LAS VEGAS—Interventional pain medicine (IPM) is undergoing “explosive growth” but suffers from misconceptions, reported Sanford M. Silverman, MD, Medical Director of Comprehensive Pain Medicine, in Pompano Beach, Florida, and Hans C. Hansen, MD, FIPP, ABIPP, DABPM, and DABM, Executive Director of the North Carolina Society of Interventional Pain Physicians and Medical Director of The Pain Relief Centers in Conover, North Carolina.
“IPM is a solid-choice solution to avoid escalation of controlled substances and assist in diagnosis and treatment of painful conditions,” Dr. Hansen said to PAINWeek attendees. “Interventional pain medicine is a very important part of pain control strategies.”
Pain is the most common routine patient complaint in primary care settings, he noted, and membership Membership in the American Society of Interventional Pain Physicians (ASIPP) has grown from 265 members in 1999 to more than 4000 members in 2014. There’s been very rapid growth in the number of interventional procedures, such as interlaminar epidurals and sacroiliac joint injections, performed over the past decade.

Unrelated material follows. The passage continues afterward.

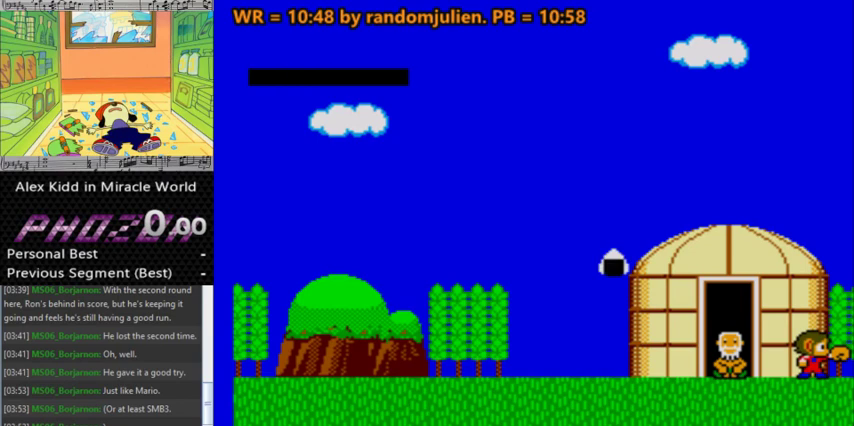
{"keys": ["s"], "events": [[33, "s", "down"], [100, "down", "up"], [133, "s", "up"], [233, "s", "down"], [267, "s", "up"], [333, "s", "down"], [433, "s", "up"], [467, "s", "down"]]}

But fallacies and false generalizations persist about the field, including beliefs that epidurals are generally dangerous, that nerve blocks are ineffective or harmful, and an impression that “when I refer, all they want to do is injections,” Dr. Silverman noted.
Concerns about IPM have been exacerbated by television news shows, recent headlines about contamination at drug compounding facilities, FDA reports on steroids, and a “general mistrust of the unknown,” he added.
“We have not been depicted particularly favorably in the news media,” Dr. Silverman said, suggesting that concerns about IPM are exaggerated, particularly compared to other arenas of pain medicine.
In reality, he and Dr. Hansen said, IPM are relatively safe and represent a wide range of procedure types, including clinical pharmacology and neural ablation, to device implantation.
“It’s more than taking a needle and putting it somewhere God never intended a needle to go,” Dr. Hansen quipped. “It’s doing something meaningful and something diagnostic.”
Citing ASIPP’s definition, Drs. Hansen and Silverman defined IPM techniques as “minimally invasive procedures, including percutaneous precision needle placement with placement of drugs in targeted areas or ablation of targeted nerves and some surgical techniques, such as laser or endoscopic discectomy, intrathecal infusion pumps and spinal cord stimulators, for the diagnosis and management of chronic, persistent and intractable pain.”
These techniques offer alternatives to escalating opioid or other controlled-substance therapies for pain management, Drs. Hansen and Silverman emphasized. Intrathecal drugs can help to reduce overall pharmacologic load via targeted delivery, for example.Referring clinicians should choose a pain specialist who does IPM, Dr. Silverman said.
“We’re pain specialists who do interventional procedures,” said Dr. Silverman. “We don’t like ‘interventionist.’ If all you do is injections, I don’t think you’re going to do very well.”
General practitioners are the fastest-growing group of interventionists, Dr. Hansen noted.
“It is the practice of pain medicine,” Dr. Silverman added. “It’s more important to know when not to do these procedures than it is to learn how to do them and generate income.”
Evaluation involves taking patient medical, psychosocial and pain history; physical, functional, and psychosocial assessments; and diagnostic tests, they noted. Impressions are documented, and a management plan is devised, taking into consideration possible rehabilitation strategies, diagnostic interventions and therapeutic interventional management options. Then the management plan is continued or a comprehensive evaluation is repeated.
IPM is also increasingly important in the diagnosis of underlying causes of pain, Dr. Hansen emphasized.
Pain is merely a symptom until it is properly diagnosed and assessed, Dr. Silverman pointed out.